▶ [Your assignment]
Line filter on the word "Functional": copy each matching line from the entries.

(Stored data entries)
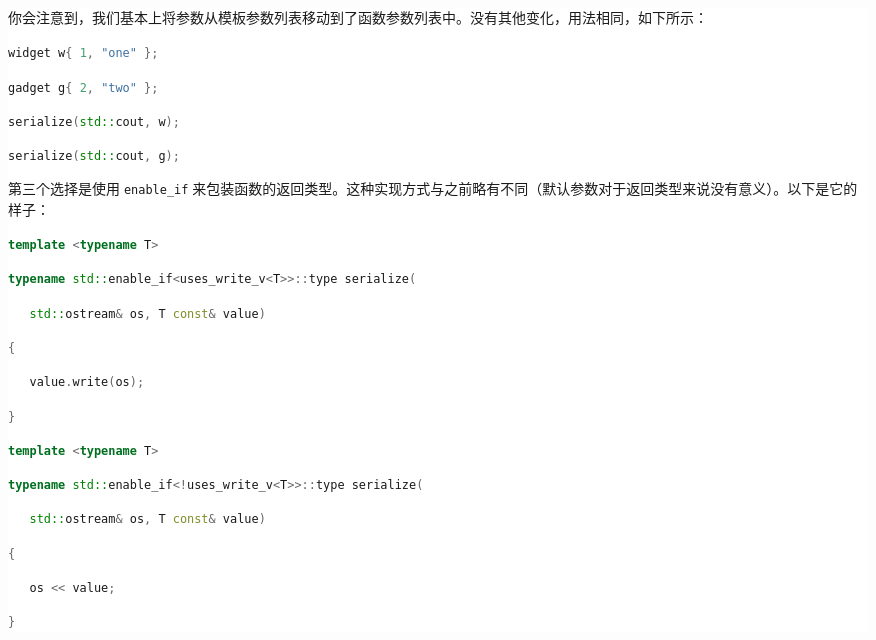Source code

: 你会注意到，我们基本上将参数从模板参数列表移动到了函数参数列表中。没有其他变化，用法相同，如下所示：

```cpp
widget w{ 1, "one" };
```

```cpp
gadget g{ 2, "two" };
```

```cpp
serialize(std::cout, w);
```

```cpp
serialize(std::cout, g);
```

第三个选择是使用 `enable_if` 来包装函数的返回类型。这种实现方式与之前略有不同（默认参数对于返回类型来说没有意义）。以下是它的样子：

```cpp
template <typename T>
```

```cpp
typename std::enable_if<uses_write_v<T>>::type serialize(
```

```cpp
   std::ostream& os, T const& value)
```

```cpp
{
```

```cpp
   value.write(os);
```

```cpp
}
```

```cpp
template <typename T>
```

```cpp
typename std::enable_if<!uses_write_v<T>>::type serialize(
```

```cpp
   std::ostream& os, T const& value)
```

```cpp
{
```

```cpp
   os << value;
```

```cpp
}
```
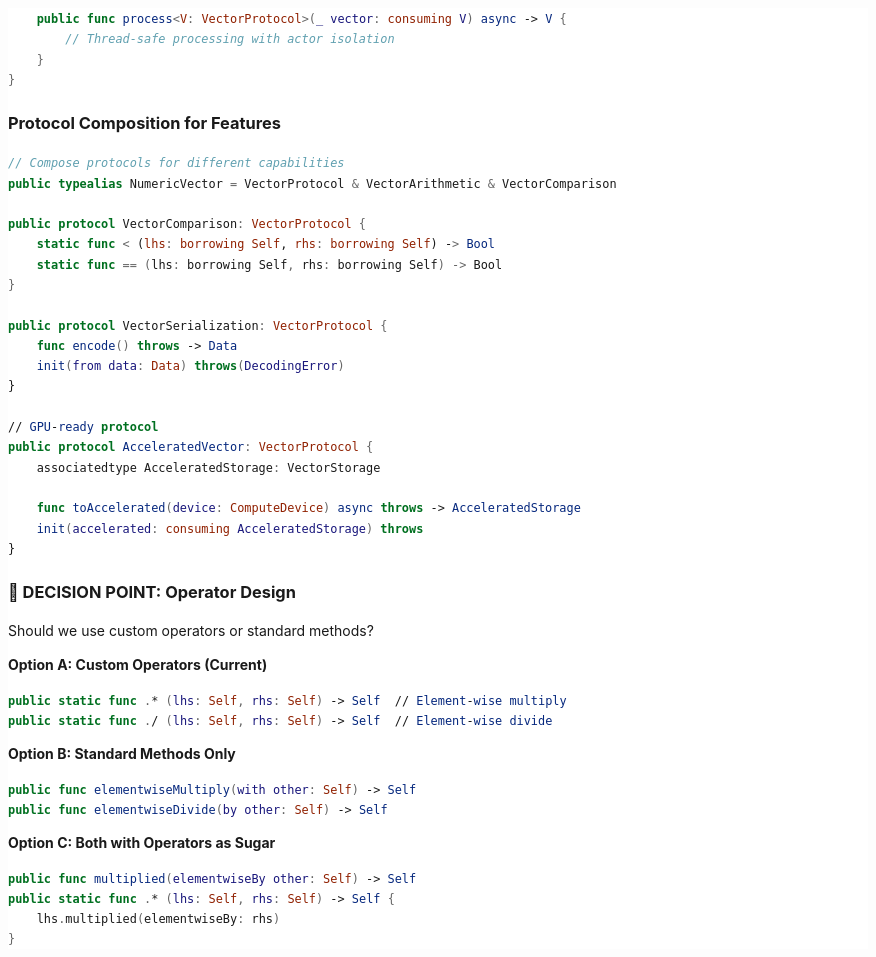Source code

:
 ```swift
    public func process<V: VectorProtocol>(_ vector: consuming V) async -> V {
        // Thread-safe processing with actor isolation
    }
}
```

### Protocol Composition for Features

```swift
// Compose protocols for different capabilities
public typealias NumericVector = VectorProtocol & VectorArithmetic & VectorComparison

public protocol VectorComparison: VectorProtocol {
    static func < (lhs: borrowing Self, rhs: borrowing Self) -> Bool
    static func == (lhs: borrowing Self, rhs: borrowing Self) -> Bool
}

public protocol VectorSerialization: VectorProtocol {
    func encode() throws -> Data
    init(from data: Data) throws(DecodingError)
}

// GPU-ready protocol
public protocol AcceleratedVector: VectorProtocol {
    associatedtype AcceleratedStorage: VectorStorage
    
    func toAccelerated(device: ComputeDevice) async throws -> AcceleratedStorage
    init(accelerated: consuming AcceleratedStorage) throws
}
```

### 🛑 DECISION POINT: Operator Design

Should we use custom operators or standard methods?

**Option A: Custom Operators (Current)**
```swift
public static func .* (lhs: Self, rhs: Self) -> Self  // Element-wise multiply
public static func ./ (lhs: Self, rhs: Self) -> Self  // Element-wise divide
```

**Option B: Standard Methods Only**
```swift
public func elementwiseMultiply(with other: Self) -> Self
public func elementwiseDivide(by other: Self) -> Self
```

**Option C: Both with Operators as Sugar**
```swift
public func multiplied(elementwiseBy other: Self) -> Self
public static func .* (lhs: Self, rhs: Self) -> Self {
    lhs.multiplied(elementwiseBy: rhs)
}
```
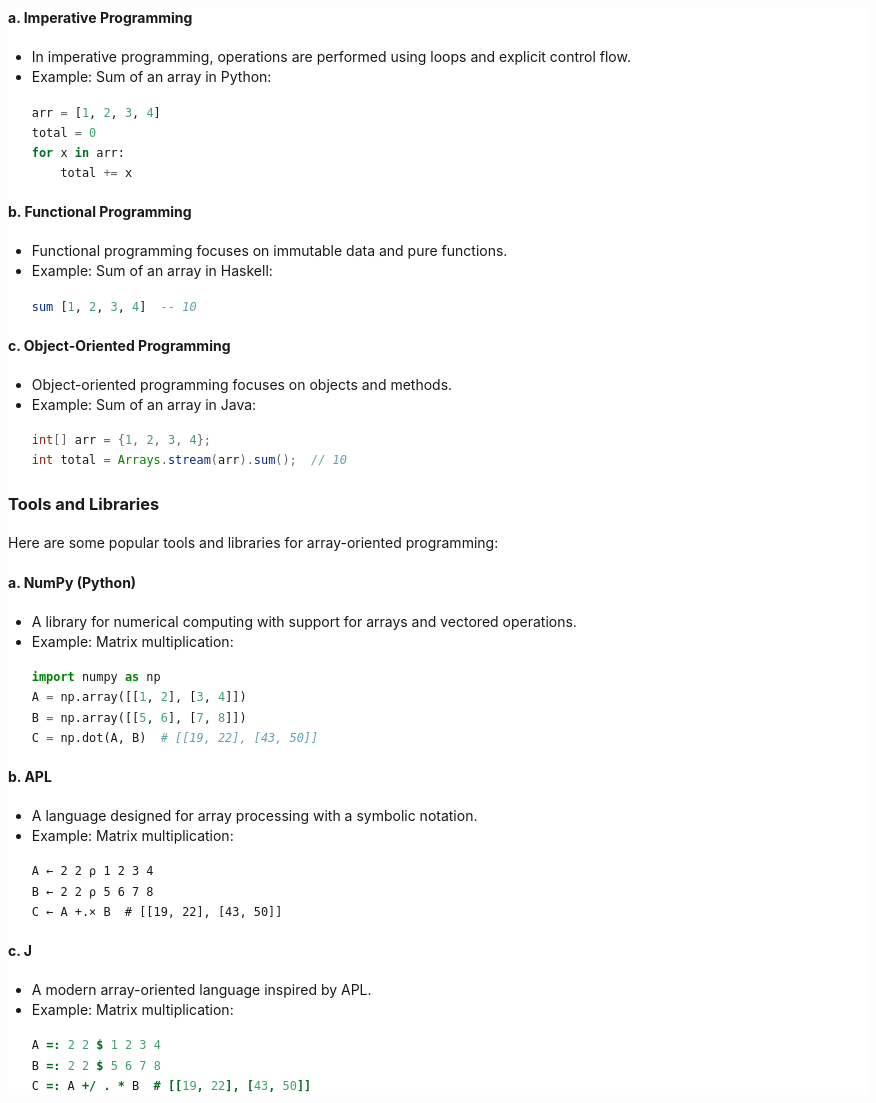 #### a. Imperative Programming
- In imperative programming, operations are performed using loops and explicit control flow.
- Example: Sum of an array in Python:
  ```python
  arr = [1, 2, 3, 4]
  total = 0
  for x in arr:
      total += x
  ```

#### b. Functional Programming
- Functional programming focuses on immutable data and pure functions.
- Example: Sum of an array in Haskell:
  ```haskell
  sum [1, 2, 3, 4]  -- 10
  ```

#### c. Object-Oriented Programming
- Object-oriented programming focuses on objects and methods.
- Example: Sum of an array in Java:
  ```java
  int[] arr = {1, 2, 3, 4};
  int total = Arrays.stream(arr).sum();  // 10
  ```



### Tools and Libraries
Here are some popular tools and libraries for array-oriented programming:

#### a. NumPy (Python)
- A library for numerical computing with support for arrays and vectored operations.
- Example: Matrix multiplication:
  ```python
  import numpy as np
  A = np.array([[1, 2], [3, 4]])
  B = np.array([[5, 6], [7, 8]])
  C = np.dot(A, B)  # [[19, 22], [43, 50]]
  ```

#### b. APL
- A language designed for array processing with a symbolic notation.
- Example: Matrix multiplication:
  ```apl
  A ← 2 2 ⍴ 1 2 3 4
  B ← 2 2 ⍴ 5 6 7 8
  C ← A +.× B  # [[19, 22], [43, 50]]
  ```

#### c. J
- A modern array-oriented language inspired by APL.
- Example: Matrix multiplication:
  ```j
  A =: 2 2 $ 1 2 3 4
  B =: 2 2 $ 5 6 7 8
  C =: A +/ . * B  # [[19, 22], [43, 50]]
  ```
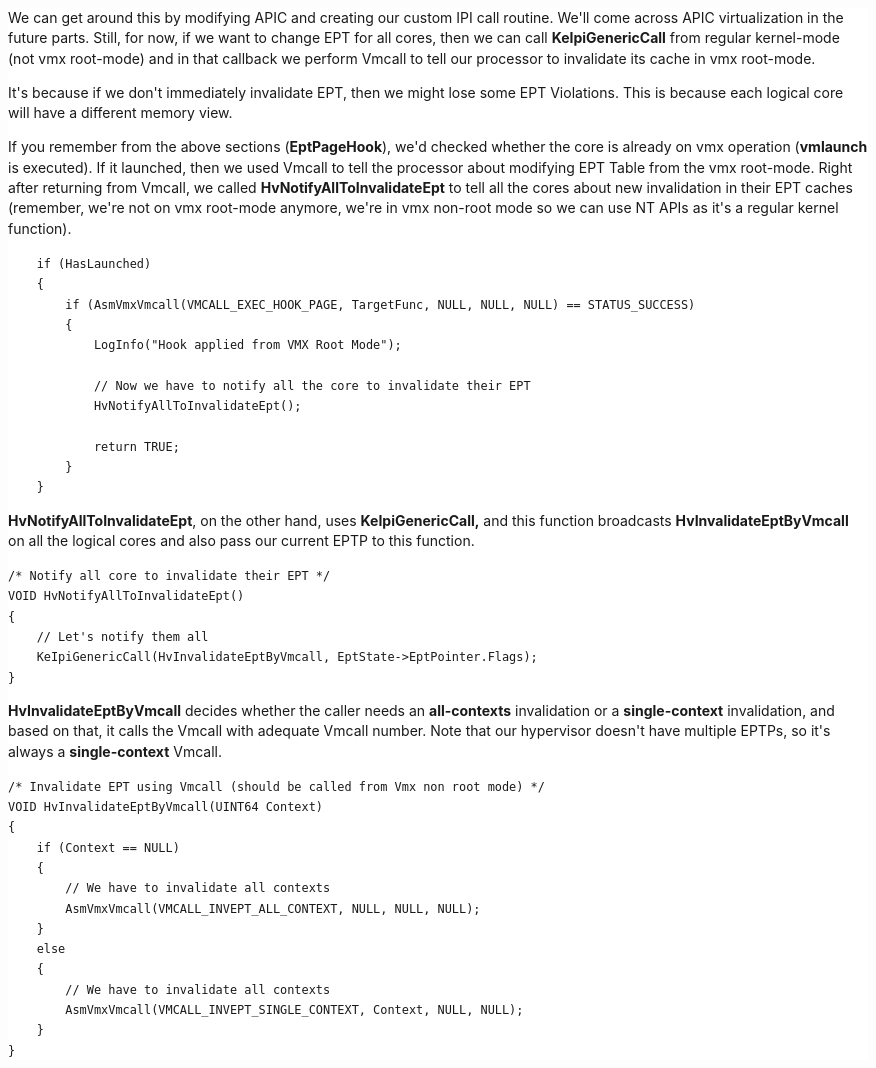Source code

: We can get around this by modifying APIC and creating our custom IPI call routine. We'll come across APIC virtualization in the future parts. Still, for now, if we want to change EPT for all cores, then we can call **KeIpiGenericCall** from regular kernel-mode (not vmx root-mode) and in that callback we perform Vmcall to tell our processor to invalidate its cache in vmx root-mode.

It's because if we don't immediately invalidate EPT, then we might lose some EPT Violations. This is because each logical core will have a different memory view.

If you remember from the above sections (**EptPageHook**), we'd checked whether the core is already on vmx operation (**vmlaunch** is executed). If it launched, then we used Vmcall to tell the processor about modifying EPT Table from the vmx root-mode. Right after returning from Vmcall, we called **HvNotifyAllToInvalidateEpt** to tell all the cores about new invalidation in their EPT caches (remember, we're not on vmx root-mode anymore, we're in vmx non-root mode so we can use NT APIs as it's a regular kernel function).

```
	if (HasLaunched)
	{
		if (AsmVmxVmcall(VMCALL_EXEC_HOOK_PAGE, TargetFunc, NULL, NULL, NULL) == STATUS_SUCCESS)
		{
			LogInfo("Hook applied from VMX Root Mode");

			// Now we have to notify all the core to invalidate their EPT
			HvNotifyAllToInvalidateEpt();

			return TRUE;
		}
	}
```

**HvNotifyAllToInvalidateEpt**, on the other hand, uses **KeIpiGenericCall,** and this function broadcasts **HvInvalidateEptByVmcall** on all the logical cores and also pass our current EPTP to this function.

```
/* Notify all core to invalidate their EPT */
VOID HvNotifyAllToInvalidateEpt()
{
	// Let's notify them all
	KeIpiGenericCall(HvInvalidateEptByVmcall, EptState->EptPointer.Flags);
}
```

**HvInvalidateEptByVmcall** decides whether the caller needs an **all-contexts** invalidation or a **single-context** invalidation, and based on that, it calls the Vmcall with adequate Vmcall number. Note that our hypervisor doesn't have multiple EPTPs, so it's always a **single-context** Vmcall.

```
/* Invalidate EPT using Vmcall (should be called from Vmx non root mode) */
VOID HvInvalidateEptByVmcall(UINT64 Context)
{
	if (Context == NULL)
	{
		// We have to invalidate all contexts
		AsmVmxVmcall(VMCALL_INVEPT_ALL_CONTEXT, NULL, NULL, NULL);
	}
	else
	{
		// We have to invalidate all contexts
		AsmVmxVmcall(VMCALL_INVEPT_SINGLE_CONTEXT, Context, NULL, NULL);
	}
}
```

▶ [Result]
#### b. Functional Programming
- Functional programming focuses on immutable data and pure functions.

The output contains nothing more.